Saved data entries

···

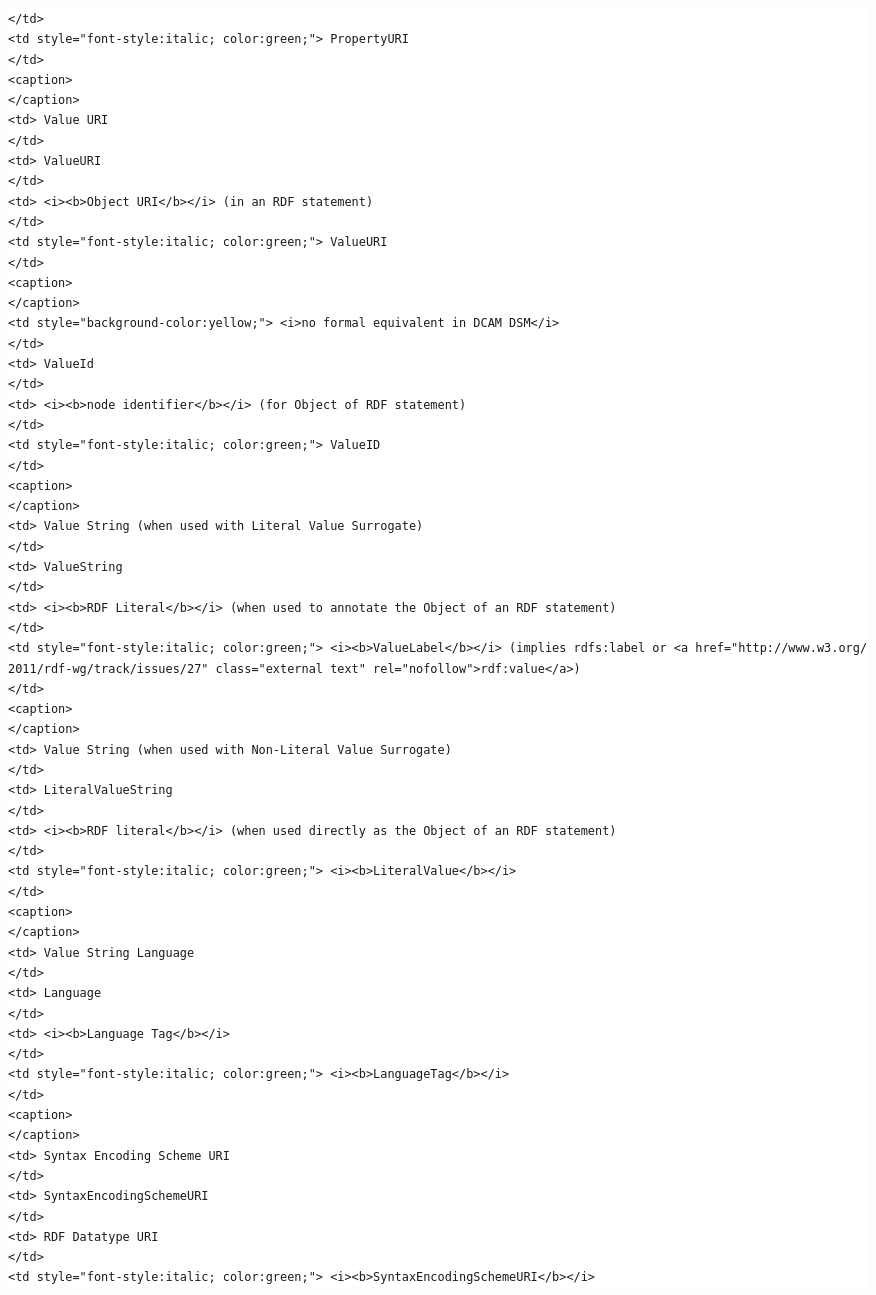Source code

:    </td>
    <td style="font-style:italic; color:green;"> PropertyURI
    </td>
    <caption>
    </caption>
    <td> Value URI
    </td>
    <td> ValueURI
    </td>
    <td> <i><b>Object URI</b></i> (in an RDF statement)
    </td>
    <td style="font-style:italic; color:green;"> ValueURI
    </td>
    <caption>
    </caption>
    <td style="background-color:yellow;"> <i>no formal equivalent in DCAM DSM</i>
    </td>
    <td> ValueId
    </td>
    <td> <i><b>node identifier</b></i> (for Object of RDF statement)
    </td>
    <td style="font-style:italic; color:green;"> ValueID
    </td>
    <caption>
    </caption>
    <td> Value String (when used with Literal Value Surrogate)
    </td>
    <td> ValueString
    </td>
    <td> <i><b>RDF Literal</b></i> (when used to annotate the Object of an RDF statement)
    </td>
    <td style="font-style:italic; color:green;"> <i><b>ValueLabel</b></i> (implies rdfs:label or <a href="http://www.w3.org/2011/rdf-wg/track/issues/27" class="external text" rel="nofollow">rdf:value</a>)
    </td>
    <caption>
    </caption>
    <td> Value String (when used with Non-Literal Value Surrogate)
    </td>
    <td> LiteralValueString
    </td>
    <td> <i><b>RDF literal</b></i> (when used directly as the Object of an RDF statement)
    </td>
    <td style="font-style:italic; color:green;"> <i><b>LiteralValue</b></i>
    </td>
    <caption>
    </caption>
    <td> Value String Language
    </td>
    <td> Language
    </td>
    <td> <i><b>Language Tag</b></i>
    </td>
    <td style="font-style:italic; color:green;"> <i><b>LanguageTag</b></i>
    </td>
    <caption>
    </caption>
    <td> Syntax Encoding Scheme URI
    </td>
    <td> SyntaxEncodingSchemeURI
    </td>
    <td> RDF Datatype URI
    </td>
    <td style="font-style:italic; color:green;"> <i><b>SyntaxEncodingSchemeURI</b></i>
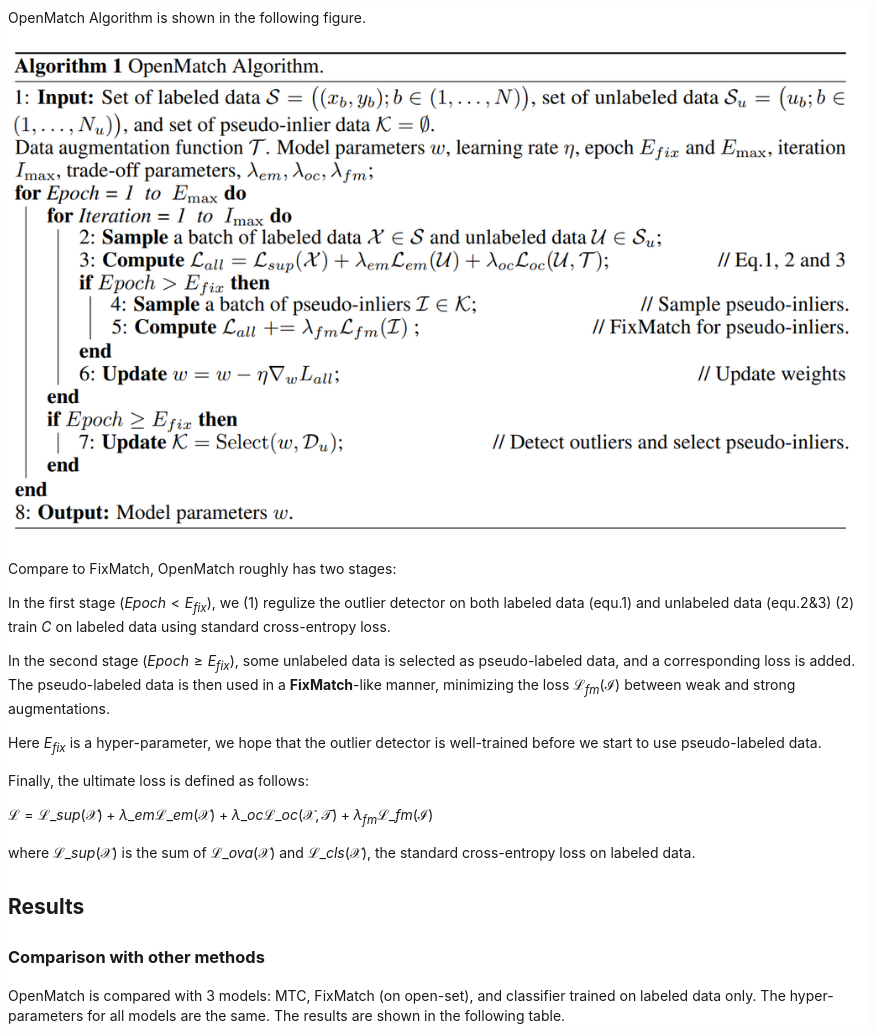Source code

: OpenMatch Algorithm is shown in the following figure.

![](./fig/alg1.png)

Compare to FixMatch, OpenMatch roughly has two stages:

In the first stage ($Epoch<E_{fix}$), we (1) regulize the outlier detector on both labeled data (equ.1) and unlabeled data (equ.2&3) (2) train $C$ on labeled data using standard cross-entropy loss. 

In the second stage ($Epoch\geq E_{fix}$), some unlabeled data is selected as pseudo-labeled data, and a corresponding loss is added. The pseudo-labeled data is then used in a **FixMatch**-like manner, minimizing the loss $\mathcal{L}_{fm}(\mathcal{I})$ between weak and strong augmentations.

Here $E_{fix}$ is a hyper-parameter, we hope that the outlier detector is well-trained before we start to use pseudo-labeled data.

Finally, the ultimate loss is defined as follows:

$\mathcal{L}=\mathcal{L}\_{sup}(\mathcal{X})+\lambda\_{em}\mathcal{L}\_{em}(\mathcal{X})+\lambda\_{oc}\mathcal{L}\_{oc}(\mathcal{X,T})+\lambda_{fm}\mathcal{L}\_{fm}(\mathcal{I})$

where $\mathcal{L}\_{sup}(\mathcal{X})$ is the sum of $\mathcal{L}\_{ova}(\mathcal{X})$ and $\mathcal{L}\_{cls}(\mathcal{X})$, the standard cross-entropy loss on labeled data.

## Results

### Comparison with other methods

OpenMatch is compared with 3 models: MTC, FixMatch (on open-set), and classifier trained on labeled data only. The hyper-parameters for all models are the same. The results are shown in the following table.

···

Task prompt: Copy the source text from every entry above word for word. Leave the pictures out of your answer.

Solution for this problem:
Source code

:    </td>
    <td style="font-style:italic; color:green;"> PropertyURI
    </td>
    <caption>
    </caption>
    <td> Value URI
    </td>
    <td> ValueURI
    </td>
    <td> <i><b>Object URI</b></i> (in an RDF statement)
    </td>
    <td style="font-style:italic; color:green;"> ValueURI
    </td>
    <caption>
    </caption>
    <td style="background-color:yellow;"> <i>no formal equivalent in DCAM DSM</i>
    </td>
    <td> ValueId
    </td>
    <td> <i><b>node identifier</b></i> (for Object of RDF statement)
    </td>
    <td style="font-style:italic; color:green;"> ValueID
    </td>
    <caption>
    </caption>
    <td> Value String (when used with Literal Value Surrogate)
    </td>
    <td> ValueString
    </td>
    <td> <i><b>RDF Literal</b></i> (when used to annotate the Object of an RDF statement)
    </td>
    <td style="font-style:italic; color:green;"> <i><b>ValueLabel</b></i> (implies rdfs:label or <a href="http://www.w3.org/2011/rdf-wg/track/issues/27" class="external text" rel="nofollow">rdf:value</a>)
    </td>
    <caption>
    </caption>
    <td> Value String (when used with Non-Literal Value Surrogate)
    </td>
    <td> LiteralValueString
    </td>
    <td> <i><b>RDF literal</b></i> (when used directly as the Object of an RDF statement)
    </td>
    <td style="font-style:italic; color:green;"> <i><b>LiteralValue</b></i>
    </td>
    <caption>
    </caption>
    <td> Value String Language
    </td>
    <td> Language
    </td>
    <td> <i><b>Language Tag</b></i>
    </td>
    <td style="font-style:italic; color:green;"> <i><b>LanguageTag</b></i>
    </td>
    <caption>
    </caption>
    <td> Syntax Encoding Scheme URI
    </td>
    <td> SyntaxEncodingSchemeURI
    </td>
    <td> RDF Datatype URI
    </td>
    <td style="font-style:italic; color:green;"> <i><b>SyntaxEncodingSchemeURI</b></i>
Source code

: OpenMatch Algorithm is shown in the following figure.

![](./fig/alg1.png)

Compare to FixMatch, OpenMatch roughly has two stages:

In the first stage ($Epoch<E_{fix}$), we (1) regulize the outlier detector on both labeled data (equ.1) and unlabeled data (equ.2&3) (2) train $C$ on labeled data using standard cross-entropy loss. 

In the second stage ($Epoch\geq E_{fix}$), some unlabeled data is selected as pseudo-labeled data, and a corresponding loss is added. The pseudo-labeled data is then used in a **FixMatch**-like manner, minimizing the loss $\mathcal{L}_{fm}(\mathcal{I})$ between weak and strong augmentations.

Here $E_{fix}$ is a hyper-parameter, we hope that the outlier detector is well-trained before we start to use pseudo-labeled data.

Finally, the ultimate loss is defined as follows:

$\mathcal{L}=\mathcal{L}\_{sup}(\mathcal{X})+\lambda\_{em}\mathcal{L}\_{em}(\mathcal{X})+\lambda\_{oc}\mathcal{L}\_{oc}(\mathcal{X,T})+\lambda_{fm}\mathcal{L}\_{fm}(\mathcal{I})$

where $\mathcal{L}\_{sup}(\mathcal{X})$ is the sum of $\mathcal{L}\_{ova}(\mathcal{X})$ and $\mathcal{L}\_{cls}(\mathcal{X})$, the standard cross-entropy loss on labeled data.

## Results

### Comparison with other methods

OpenMatch is compared with 3 models: MTC, FixMatch (on open-set), and classifier trained on labeled data only. The hyper-parameters for all models are the same. The results are shown in the following table.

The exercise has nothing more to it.